Un monstruoso estruendo retumbó y me advirtió de que la muerte se aproximaba hacia mí, deslizándose sobre el suelo.
Salté hacia la izquierda, resbalando en un espumoso charco de cerveza, donde había una cuchara doblada.
La nevera, con su macabra carga de partes corporales en el congelador, pasó junto a mí deslizándose a toda velocidad, y se estrelló contra la pared con tal violencia que ésta se resquebrajó.
Me precipité a refugiarme a la sombra del tejadillo, cerrando la puerta de golpe a mis espaldas.
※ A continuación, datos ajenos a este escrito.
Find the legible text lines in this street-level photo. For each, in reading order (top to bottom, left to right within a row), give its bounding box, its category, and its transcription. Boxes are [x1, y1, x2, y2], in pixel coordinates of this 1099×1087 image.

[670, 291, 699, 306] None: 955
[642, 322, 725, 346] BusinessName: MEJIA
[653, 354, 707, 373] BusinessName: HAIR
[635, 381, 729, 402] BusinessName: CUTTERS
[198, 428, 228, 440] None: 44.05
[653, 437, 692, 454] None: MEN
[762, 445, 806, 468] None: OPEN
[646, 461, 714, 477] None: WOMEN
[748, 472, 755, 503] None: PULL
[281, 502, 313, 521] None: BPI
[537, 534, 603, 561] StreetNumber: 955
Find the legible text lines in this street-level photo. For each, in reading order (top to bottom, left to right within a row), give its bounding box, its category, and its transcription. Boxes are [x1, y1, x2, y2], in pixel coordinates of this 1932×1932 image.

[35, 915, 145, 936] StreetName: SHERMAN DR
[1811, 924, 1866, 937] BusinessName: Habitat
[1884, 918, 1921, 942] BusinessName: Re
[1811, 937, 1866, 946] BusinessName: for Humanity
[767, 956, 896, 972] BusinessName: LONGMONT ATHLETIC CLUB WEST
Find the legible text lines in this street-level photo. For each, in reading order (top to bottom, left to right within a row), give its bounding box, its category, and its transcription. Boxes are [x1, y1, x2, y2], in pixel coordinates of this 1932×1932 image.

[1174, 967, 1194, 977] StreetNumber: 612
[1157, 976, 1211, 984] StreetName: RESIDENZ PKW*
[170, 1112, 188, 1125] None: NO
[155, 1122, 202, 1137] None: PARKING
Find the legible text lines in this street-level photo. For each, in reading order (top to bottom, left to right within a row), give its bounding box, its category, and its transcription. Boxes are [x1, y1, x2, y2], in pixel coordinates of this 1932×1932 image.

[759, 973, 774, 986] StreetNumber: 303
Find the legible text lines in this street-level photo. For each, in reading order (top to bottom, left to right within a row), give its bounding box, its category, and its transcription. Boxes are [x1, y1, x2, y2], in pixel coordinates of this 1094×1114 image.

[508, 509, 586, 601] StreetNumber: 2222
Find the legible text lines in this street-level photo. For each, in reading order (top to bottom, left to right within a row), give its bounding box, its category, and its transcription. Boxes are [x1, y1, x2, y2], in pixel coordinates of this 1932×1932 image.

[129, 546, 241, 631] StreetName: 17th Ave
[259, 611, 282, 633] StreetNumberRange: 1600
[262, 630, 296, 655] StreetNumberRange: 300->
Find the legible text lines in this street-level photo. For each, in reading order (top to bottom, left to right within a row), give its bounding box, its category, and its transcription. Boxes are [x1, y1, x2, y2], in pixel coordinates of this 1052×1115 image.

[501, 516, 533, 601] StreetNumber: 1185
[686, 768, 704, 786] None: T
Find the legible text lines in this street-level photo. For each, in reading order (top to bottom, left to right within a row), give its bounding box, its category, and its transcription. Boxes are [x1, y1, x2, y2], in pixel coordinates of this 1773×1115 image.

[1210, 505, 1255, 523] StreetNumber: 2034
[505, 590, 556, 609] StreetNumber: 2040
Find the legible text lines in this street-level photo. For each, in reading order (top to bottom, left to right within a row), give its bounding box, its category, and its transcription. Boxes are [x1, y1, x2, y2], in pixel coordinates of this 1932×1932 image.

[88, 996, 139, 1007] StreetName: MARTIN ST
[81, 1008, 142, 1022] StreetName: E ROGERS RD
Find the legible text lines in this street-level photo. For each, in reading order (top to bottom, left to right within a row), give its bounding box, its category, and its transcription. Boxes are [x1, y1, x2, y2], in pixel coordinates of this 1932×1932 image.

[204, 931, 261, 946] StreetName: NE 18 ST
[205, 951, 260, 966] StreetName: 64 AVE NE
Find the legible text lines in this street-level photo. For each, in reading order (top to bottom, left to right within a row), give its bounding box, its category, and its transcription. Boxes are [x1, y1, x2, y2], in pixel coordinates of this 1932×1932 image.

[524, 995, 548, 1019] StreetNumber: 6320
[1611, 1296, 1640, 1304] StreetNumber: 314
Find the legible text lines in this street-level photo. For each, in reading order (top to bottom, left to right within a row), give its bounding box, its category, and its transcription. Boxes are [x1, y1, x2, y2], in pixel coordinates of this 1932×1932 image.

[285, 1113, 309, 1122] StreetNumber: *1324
Dentro, el tumulto continuaba; golpes y choques, chasquidos y estallidos.
No esperaba que el torturado espíritu de Robertson me siguiera, al menos durante un rato. Por lo general, una vez que un espíritu se ha embarcado en un frenesí destructivo, se agita sin control hasta quedar exhausto, momento en que, confundido, vuelve a errar hasta una región del purgatorio ubicada entre este mundo y el otro.